Sure. (Thats what I meant to write. :)

>> TUF is written in python, and after all those years, TUF developers are
>> still maintaining it and actively developing it. I think in future TUF
>> will become a mature and widespread solution. Also work is being done to
>> let pip (the python library installer) internally use TUF. So it can't
>> be so bad after all?
>>
>> If you have discussed this and reasons for rejecting, fine. Just wanted
>> to throw it in, because I think basing this feature on another active
>> project (TUF) works better than reinventing the wheel.
> 
> Well, it's not like the Firefox updater isn't an active project
> either. 

True.

> The advantage of using the FF updater are:
> 
>     * Actually proven to update Firefox. (That's a big one; updating a
> running application in a cross-platform, user-friendly way is much
> harder than the "replace files with the latest version" problem.)

I see.

>     * Smaller marginal increase in Windows bundle size, since it
> doesn't require a Python interpreter or py2exe runtime for TBBs that
> don't ship that.
>     * Used in production by orders of magnitude more people.
>     * Has even more maintainers and developers.
>     * Is even more mature and widespread.
>     * Likelier to be doable fast by the people working on TBB today, we think.

Good points.

> In the Munich meeting, we weren't sure what the exact disadvantages
> are yet; perhaps once we've reviewed the state of the art with FF's
> updater, we'll run screaming for the hills. Likely disadvantages
> include the kind of stuff that most non-Thandy, non-TUF systems suffer
> from.
> 
> That said, who knows? If the distance from where FF is to where it
> needs to be is too big, we might be wrong.  The answer might be to end
> up with porting the important parts of TUF/Thandy (metadata
> management) to Javascript, and leaving the stuff that Firefox does
> especially well (download updates and apply them in a robust and
> user-friendly way) as-is.
> 
> (BTW, a thought I had: one subtle flaw of the meeting summary format
> [and of most of the online stuff I write, I guess] is that it doesn't
> do a good job of distinguishing between "I'm sure about this!
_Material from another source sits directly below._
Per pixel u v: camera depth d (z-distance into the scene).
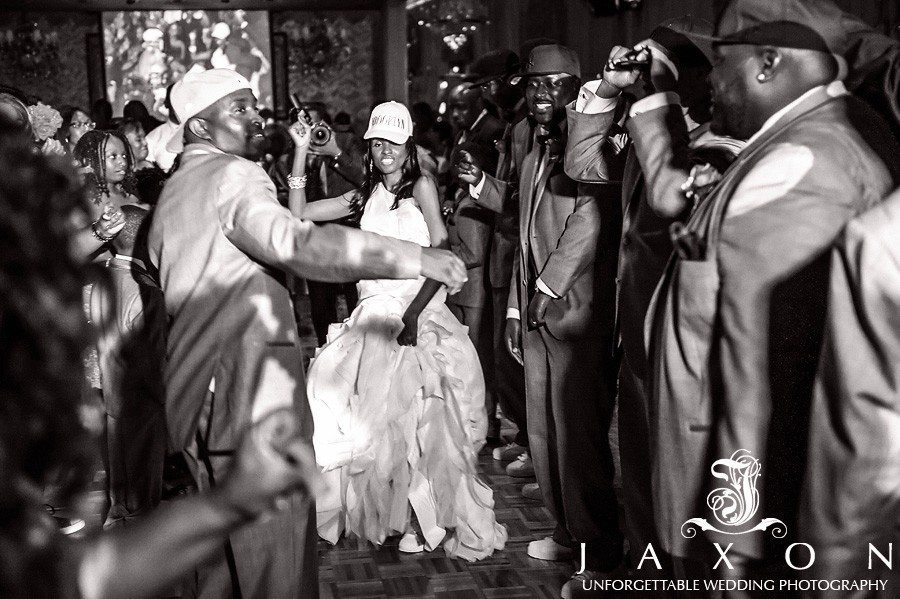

It's
> decided forever"; "I'm pretty sure about this, but let's talk more as
> we go forward"; and "I dunno, seems like a good idea, let's try it."
> So when you write stuff like that, there's always a risk that you'll
> sound like you're dropping ukazes when you're really just trying to
> make the best decision you can today, subject to revision tomorrow. So
> thanks for asking!)

Sounds very reasonable. Thank you, Nick for explaining that to me.